2007 und 2008 – zwei durchschnittliche Windjahre in Westfalen

01.01.2009 Julius Werner

Dieser Beitrag setzt thematisch und methodisch die regionale Bewertung der jährlichen Windstromerzeugung fort, wie sie für 2003 sowie 2005 bereits in der Buchveröffentlichung von WESTFALEN REGIONAL vorgestellt wurde (s. Beitrag Werner). Ob ein Windjahr als "ma­ger", "fett" oder "durchschnittlich" einzuschätzen ist, wird auch hier wiederum durch Rückgriff auf zwei bewährte "Normaljahres"-Index-Be­wer­tungs­ver­fahren entschieden. So stuft der "IWR-Windertragsindex" das nordwestdeutsche Binnenland 2007 – bezogen auf den 10-Jahres-Ertragsmittelwert 1997 bis 2006 – mit 102,7% als "gut durch­schnitt­lich" ein; für 2008 werden – verglichen mit dem Jahrzehnt 1998 bis 2007 – 101,7% ausgewiesen (www.iwr.de/windindex). Einen anderen An­satz zur Bewertung der Stromerzeugung eines Windjahres be­nutzt die "Betreiber-Datenbasis" (www.BtrDB.de): Aus langjährigen Windgeschwindigkeits-Messreihen werden Stromertragswerte berechnet; der daraus resultierende Mittelwert der Jahre 1975 bis 2004 bildet als "100%-Zeitraum" die Bezugsbasis des "BDB-Index Version 2006". Letzterer – innerhalb Deutschlands nach 25 "Windindex-Regionen" getrennt ausgewiesen – er­gibt für Westfalen 2007 rd. 102% und für 2008 knapp 99%. Beide Bewertungsverfahren scheinen also trotz ihrer methodischen Unterschiedlichkeit die Annahme zu rechtfertigen, dass hier diese beiden Windjahre als "durchschnittlich" gelten dürfen.

Abb. 1: Windstromerträge ausgewählter MW-WEA im Jahr 2007. Bezugs-Nabenhöhe 80 m ü. Gr., Isolinien in kWh pro m² Rotorfläche pro Jahr (Entwurf: J. Werner, Quelle: Monatsinfo Dez. 2007)

Insbesondere um eine Vergleichbarkeit mit den Befunden aus den beiden "mageren" Windjahren 2003 und 2005 herzustellen, wurden auch für diese mesoklimatisch generalisierten Kartendarstellungen "normaler" Windstrom-Jahreserträge nur solche Windenergieanlagen (WEA) berücksichtigt, deren Nennleistung mindestens ein Megawatt (MW) beträgt und deren Merkmale sowie Stromproduktion bei störungsfreiem Betrieb in dem seit 1987 von der "Betreiber-Datenbasis" herausgegebenen "Monatsinfo" lückenlos dokumentiert sind. In den Dezember-Ausgaben 2007 und 2008 erfüllen innerhalb des hier gewählten Kartenausschnitts nur 206 bzw. 202 MW-WEA oder Windparks diese Anforderungen; die angegebenen Nennleistungen liegen zwischen 1,0 und 2,3 MW.

━━━━━━

§ AUFGABE
Nennen Sie bitte alle Prozentwerte, die der Textauszug oben als Ergebnis der beiden Bewertungsverfahren für die Jahre 2007 und 2008 angibt. Ordnen Sie jedem Wert das Verfahren und das Jahr zu.

§ GEGEBENE DATEN
━━━━━━

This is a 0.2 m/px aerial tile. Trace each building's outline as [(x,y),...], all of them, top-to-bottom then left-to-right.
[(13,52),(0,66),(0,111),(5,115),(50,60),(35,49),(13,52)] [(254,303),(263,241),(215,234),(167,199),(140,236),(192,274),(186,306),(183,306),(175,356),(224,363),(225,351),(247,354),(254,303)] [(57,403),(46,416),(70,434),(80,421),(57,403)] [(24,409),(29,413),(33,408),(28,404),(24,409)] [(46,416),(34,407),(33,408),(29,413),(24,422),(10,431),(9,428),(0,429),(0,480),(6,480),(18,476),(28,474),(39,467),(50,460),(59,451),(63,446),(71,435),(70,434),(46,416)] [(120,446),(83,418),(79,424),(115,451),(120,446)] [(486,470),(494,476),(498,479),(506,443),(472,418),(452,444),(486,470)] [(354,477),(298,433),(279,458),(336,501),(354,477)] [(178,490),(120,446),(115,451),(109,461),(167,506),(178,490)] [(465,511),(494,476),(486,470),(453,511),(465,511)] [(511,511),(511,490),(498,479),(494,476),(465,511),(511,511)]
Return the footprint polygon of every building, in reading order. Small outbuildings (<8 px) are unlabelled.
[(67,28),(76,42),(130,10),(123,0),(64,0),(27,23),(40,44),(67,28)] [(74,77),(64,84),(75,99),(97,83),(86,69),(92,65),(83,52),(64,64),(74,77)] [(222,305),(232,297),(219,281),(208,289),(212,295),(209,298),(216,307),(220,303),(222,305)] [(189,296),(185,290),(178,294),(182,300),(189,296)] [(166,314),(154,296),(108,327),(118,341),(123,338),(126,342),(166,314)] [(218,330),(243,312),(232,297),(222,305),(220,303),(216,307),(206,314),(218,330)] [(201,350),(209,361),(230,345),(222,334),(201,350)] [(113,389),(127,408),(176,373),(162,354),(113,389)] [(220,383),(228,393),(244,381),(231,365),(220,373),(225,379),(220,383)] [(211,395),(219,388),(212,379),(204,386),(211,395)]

━━━━━━

§ LÖSUNG
- IWR-Windertragsindex, 2007: 102,7 %
- IWR-Windertragsindex, 2008: 101,7 %
- BDB-Index Version 2006 (Westfalen), 2007: rd. 102 %
- BDB-Index Version 2006 (Westfalen), 2008: knapp 99 %